§ QUESTIONS:
1) In the filesystem notes, where did XFS come from?
2) Revise the filesystem notes, starting at "For stable kernel" and ending at "in the subvolumes.", so that "device delete" becomes "device removal".

§ PASSAGE PROVIDED:
Currently raid5 and raid6 profiles have flaws that make it strongly not recommended as per the Status page.
In less recent releases the parity of resynchronized blocks was not calculated correctly, this has been fixed in recent releases (TBD).
If a crash happens while a raid5/raid6 volume is being written this can result in a “transid” mismatch as in transid verify failed.
The resulting corruption cannot be currently fixed.
For stable kernel versions 4.14.x, 4.9.x, 4.4.x
Having many subvolumes can be very slow
The cost of several operations, including currently balance, device delete and fs resize (shrinking), is proportional to the number of subvolumes, including snapshots, and (slightly super-linearly) the number of extents in the subvolumes.
Conversion from ext4 may not be undoable
In kernels 4.0+: the empty block groups are reclaimed automatically that can affect the following:
a converted filesystem may not be able to do a rollback because of the removed block groups
Then in some formus folks were telling stories of having unrecoverable data loss without explanation or other failure modes. This after several years of development and then several more in production / enhancement.
In short, it’s a complicated and still somewhat unstable beast with “issues”.
Oh, and Red Hat is dropping support for it from 7.x forward. Too much maintenance work and the guy who was doing it quit.
So not going with BTRFS…
Which leave us at XFS.
XFS came out of SGI in the ’90s. It is relatively mature, not too complicated, and has few bugs. The features are more than enough and it is designed for speed and efficiency. I don’t know how much of that will apply to a few slow USB disks, though…
So I’m going to continue to use EXT3 for everything I can; but “going forward” will be getting my feet wet in XFS. Some Linux vendors are using it as the default in their new releases and it does look to be gaining acceptance for wide use.

§ INFORMATION SHOWN:
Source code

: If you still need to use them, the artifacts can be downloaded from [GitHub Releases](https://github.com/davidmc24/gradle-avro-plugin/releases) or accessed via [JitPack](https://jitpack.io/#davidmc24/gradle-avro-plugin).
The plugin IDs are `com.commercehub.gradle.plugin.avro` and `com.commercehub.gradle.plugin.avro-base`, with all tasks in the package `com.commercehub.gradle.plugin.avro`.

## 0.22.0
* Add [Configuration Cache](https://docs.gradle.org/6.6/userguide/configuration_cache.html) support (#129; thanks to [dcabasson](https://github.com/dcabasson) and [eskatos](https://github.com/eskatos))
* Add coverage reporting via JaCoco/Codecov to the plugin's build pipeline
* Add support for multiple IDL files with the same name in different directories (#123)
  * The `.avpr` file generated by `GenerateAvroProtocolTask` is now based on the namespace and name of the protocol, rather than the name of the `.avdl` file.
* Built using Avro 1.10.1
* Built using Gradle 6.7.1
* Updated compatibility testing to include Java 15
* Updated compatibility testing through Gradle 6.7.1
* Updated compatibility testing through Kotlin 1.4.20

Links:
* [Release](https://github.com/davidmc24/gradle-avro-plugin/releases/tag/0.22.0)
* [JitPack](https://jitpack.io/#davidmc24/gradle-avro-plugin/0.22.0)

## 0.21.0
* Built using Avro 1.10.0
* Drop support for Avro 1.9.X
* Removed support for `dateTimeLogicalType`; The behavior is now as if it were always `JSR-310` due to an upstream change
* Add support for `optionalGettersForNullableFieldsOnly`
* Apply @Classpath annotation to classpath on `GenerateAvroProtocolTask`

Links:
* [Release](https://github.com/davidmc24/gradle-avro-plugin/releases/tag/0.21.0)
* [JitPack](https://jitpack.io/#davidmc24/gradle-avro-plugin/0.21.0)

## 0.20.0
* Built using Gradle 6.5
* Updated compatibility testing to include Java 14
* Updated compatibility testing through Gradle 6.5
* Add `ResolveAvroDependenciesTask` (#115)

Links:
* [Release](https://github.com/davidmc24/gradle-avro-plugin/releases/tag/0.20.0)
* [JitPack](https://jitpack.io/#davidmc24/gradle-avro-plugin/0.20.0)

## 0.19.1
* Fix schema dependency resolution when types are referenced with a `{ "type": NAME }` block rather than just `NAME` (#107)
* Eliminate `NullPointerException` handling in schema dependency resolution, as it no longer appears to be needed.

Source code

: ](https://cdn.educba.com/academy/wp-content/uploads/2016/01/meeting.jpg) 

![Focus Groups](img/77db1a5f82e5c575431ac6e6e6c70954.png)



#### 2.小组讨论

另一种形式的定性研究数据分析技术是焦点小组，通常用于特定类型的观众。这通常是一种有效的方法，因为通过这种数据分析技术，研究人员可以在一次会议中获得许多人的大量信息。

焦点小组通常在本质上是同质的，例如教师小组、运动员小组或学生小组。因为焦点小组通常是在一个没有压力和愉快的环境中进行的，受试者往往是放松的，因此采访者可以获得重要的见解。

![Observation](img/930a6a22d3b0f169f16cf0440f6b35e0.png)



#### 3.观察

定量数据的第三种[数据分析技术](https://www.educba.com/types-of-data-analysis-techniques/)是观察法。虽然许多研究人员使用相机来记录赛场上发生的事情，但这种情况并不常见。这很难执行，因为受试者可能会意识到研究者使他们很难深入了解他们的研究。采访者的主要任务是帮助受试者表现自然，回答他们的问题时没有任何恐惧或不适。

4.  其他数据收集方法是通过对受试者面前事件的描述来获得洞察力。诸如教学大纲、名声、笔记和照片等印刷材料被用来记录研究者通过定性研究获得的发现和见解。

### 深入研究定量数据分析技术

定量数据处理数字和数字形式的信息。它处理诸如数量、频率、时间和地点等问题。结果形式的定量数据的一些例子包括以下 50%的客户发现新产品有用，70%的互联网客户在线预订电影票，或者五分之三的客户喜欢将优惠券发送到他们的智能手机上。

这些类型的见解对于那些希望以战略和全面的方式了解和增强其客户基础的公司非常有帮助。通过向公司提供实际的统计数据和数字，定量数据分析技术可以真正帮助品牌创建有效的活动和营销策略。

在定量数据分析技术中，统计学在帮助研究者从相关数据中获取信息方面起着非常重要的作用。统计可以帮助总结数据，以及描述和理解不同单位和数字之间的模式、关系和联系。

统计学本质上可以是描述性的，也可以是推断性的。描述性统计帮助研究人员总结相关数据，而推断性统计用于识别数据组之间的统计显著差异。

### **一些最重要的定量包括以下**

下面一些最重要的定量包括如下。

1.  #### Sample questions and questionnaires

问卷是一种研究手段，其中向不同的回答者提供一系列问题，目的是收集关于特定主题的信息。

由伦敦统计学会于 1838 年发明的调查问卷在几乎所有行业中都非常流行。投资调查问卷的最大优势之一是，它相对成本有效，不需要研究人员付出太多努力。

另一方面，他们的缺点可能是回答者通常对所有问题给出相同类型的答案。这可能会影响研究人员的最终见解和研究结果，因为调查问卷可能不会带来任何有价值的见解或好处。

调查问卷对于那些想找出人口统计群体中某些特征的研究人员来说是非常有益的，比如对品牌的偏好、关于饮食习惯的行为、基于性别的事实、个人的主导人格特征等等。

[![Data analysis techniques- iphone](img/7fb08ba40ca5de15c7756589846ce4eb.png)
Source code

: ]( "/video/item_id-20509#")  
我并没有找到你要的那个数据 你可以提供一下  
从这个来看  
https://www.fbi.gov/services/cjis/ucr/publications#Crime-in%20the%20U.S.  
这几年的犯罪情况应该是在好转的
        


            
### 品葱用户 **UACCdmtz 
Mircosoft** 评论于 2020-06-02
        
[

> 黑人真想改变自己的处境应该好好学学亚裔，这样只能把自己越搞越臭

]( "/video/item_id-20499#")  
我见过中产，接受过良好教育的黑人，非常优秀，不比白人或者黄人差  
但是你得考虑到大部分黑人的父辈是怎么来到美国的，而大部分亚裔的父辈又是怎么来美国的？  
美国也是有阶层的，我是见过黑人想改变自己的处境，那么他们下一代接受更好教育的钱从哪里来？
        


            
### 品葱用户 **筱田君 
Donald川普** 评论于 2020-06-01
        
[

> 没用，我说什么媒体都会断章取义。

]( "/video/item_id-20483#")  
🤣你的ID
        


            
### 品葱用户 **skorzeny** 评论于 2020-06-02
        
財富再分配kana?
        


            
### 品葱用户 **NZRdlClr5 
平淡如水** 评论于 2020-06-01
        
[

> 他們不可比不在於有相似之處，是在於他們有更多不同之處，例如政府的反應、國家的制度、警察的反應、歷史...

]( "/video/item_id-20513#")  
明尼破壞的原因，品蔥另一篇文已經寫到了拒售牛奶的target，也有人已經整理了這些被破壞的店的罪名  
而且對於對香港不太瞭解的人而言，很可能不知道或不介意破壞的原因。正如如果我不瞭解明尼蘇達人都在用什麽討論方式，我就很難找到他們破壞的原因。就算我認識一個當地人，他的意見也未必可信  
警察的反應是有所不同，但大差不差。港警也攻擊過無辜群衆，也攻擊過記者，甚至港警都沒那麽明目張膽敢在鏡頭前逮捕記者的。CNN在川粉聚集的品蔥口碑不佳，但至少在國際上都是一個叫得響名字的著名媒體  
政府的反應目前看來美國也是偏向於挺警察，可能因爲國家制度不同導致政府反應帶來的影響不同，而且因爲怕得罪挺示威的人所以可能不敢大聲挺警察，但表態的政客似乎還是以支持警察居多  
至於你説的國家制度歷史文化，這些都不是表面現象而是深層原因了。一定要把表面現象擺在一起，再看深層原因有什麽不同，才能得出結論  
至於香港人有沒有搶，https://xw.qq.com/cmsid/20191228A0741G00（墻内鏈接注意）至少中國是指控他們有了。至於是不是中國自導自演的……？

§ RESPONSES BY TASK:
1) XFS came out of SGI in the '90s.

2)
For stable kernel versions 4.14.x, 4.9.x, 4.4.x
Having many subvolumes can be very slow
The cost of several operations, including currently balance, device removal and fs resize (shrinking), is proportional to the number of subvolumes, including snapshots, and (slightly super-linearly) the number of extents in the subvolumes.